確かに、いきなり戻ると言われればそういう反応をするのもわかるけれど、私としてはここまで何もないなら一旦戻ってみるのも1つの手だと思っている。
「落ちつけ。一応理由を説明するから。で、戻ろうと思った理由だが、ここまで進んでみて何も無いって言うのがまず1つ。次に、もしかしたらこの遺跡の構造は入るたびに違うんじゃないかと言うのが1つ」
「何でそう思ったの?」
「少し掲示板を見たんだがな、内部の地形の情報がバラバラな上にどの情報提供者も自分の行ったときにそんな場所は無かったって言っているんだよ」
「なるほどね。それで一旦出て、もう1回入ったら今度は一本道じゃなくてもっと別の形になっているかもしれないってわけね」
「まあ、そういうことだ。で、一応もう1つ理由はあるんだが、戻ってから話す」
「ここで言うんじゃ駄目なのか?」
「まあな」
ユージが話を切ったところで進行方向を逆にし、ユージが先頭になって来た道を戻る。
「…外だね」
「ああ、外だな」
「やっぱりか…」
戻り始めて5分と経たないうちに外に出た。もしかしたら3分すら経ってないのかもしれない。
「さて、説明頼んだわよ?ユージ」
「ああ。簡単な話だよ。RPGのゲームをやったことあるならわかるかもしれないが、俗に言う無限回廊って奴だな」
「無限回廊って?」
「ある特定の条件を満たすか、決められた順序通りに進まないと入口に戻されるか、いつまでも同じところを進み続けるって感じの、迷路みたいな物かな。今回は後者で、真っ直ぐ進んでいるつもりでもある程度進んだところで戻されてたんだろうな」
ユズとサクラ姉ぇもいつだったか無限回廊が云々言ってたわね。何のゲームだったかしら…ファ○コンで発売されていた、あるシリーズ物の1作目だったような…。まあ、今はどうでもいいわね。

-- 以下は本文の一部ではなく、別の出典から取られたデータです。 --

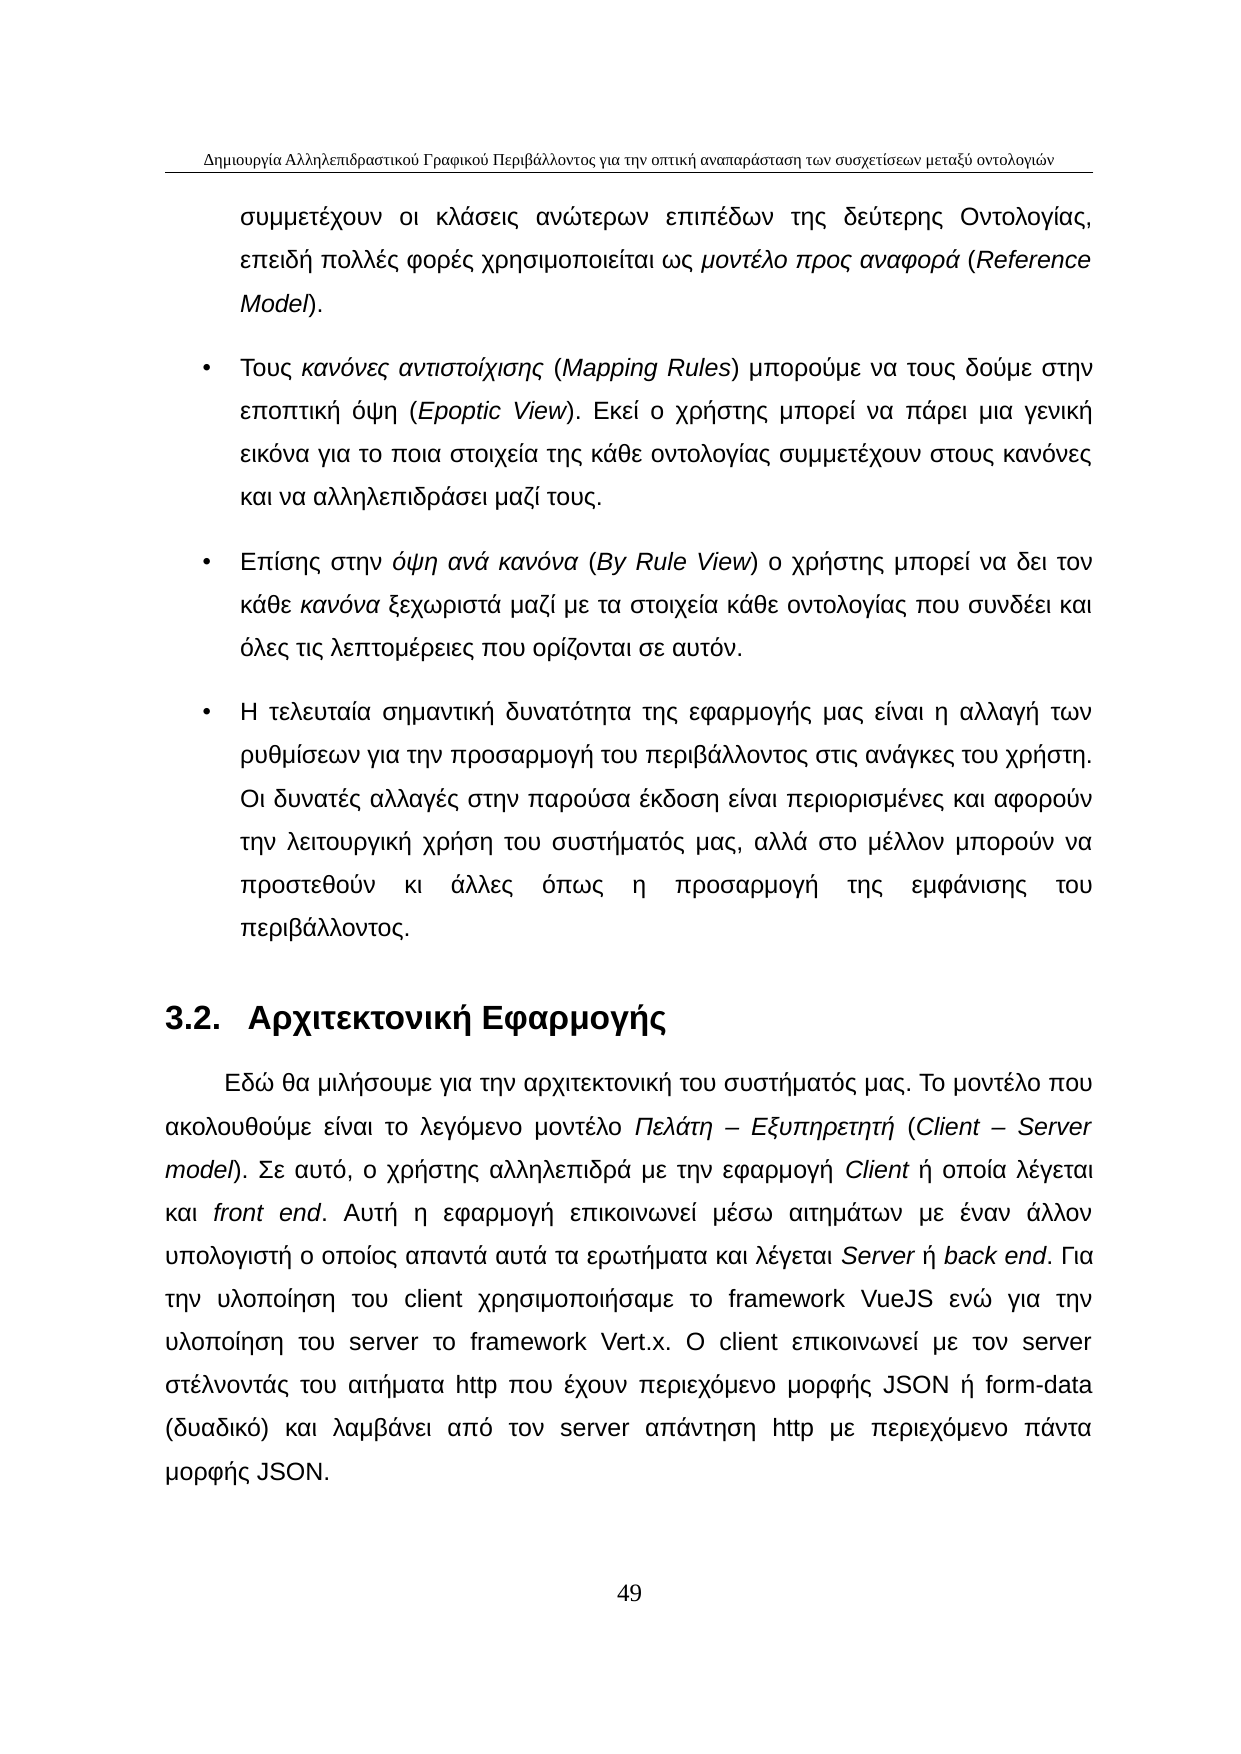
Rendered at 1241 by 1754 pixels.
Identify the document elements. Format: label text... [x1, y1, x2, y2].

「結構時間を無駄にしたな…でそろそろ連絡のある1時間まで残り30分とちょっとか。もう1回入ろうぜ」
「そうしよっか」
「俺もそれでいいけど、モミジはどうなんだ?」
「私も構わないわ」
どうでもいいことを考えているうちに話が進んでいたらしい。まだ時間があるどころか、今日は遺跡の探索に当てるのだからもう1度潜るにきまっているでしょう。
「そういえば、ユズちゃん達のパーティーと分かれちゃったんだよな」
ここまで忘れていたパーティの分断にセイヤの一言で気が付く。私たちだけでもパーティーとして成立しているから問題は無いのだけれど、いざと言うときに協力して大人数で戦えないのは少し悩ましいものがある。
「まあ、仕方ないと思うよ。こんな仕掛け出てくるとは思ってなかったし。でもまた合流できるよ」
「そうだな、今は探索を進めるべきだろう。じゃあ行こうか」
ユージの言葉で1回目と同じようにセイヤを先頭に、再び遺跡に入って行く。今度こそちゃんとした構造をしているといいのだけれど。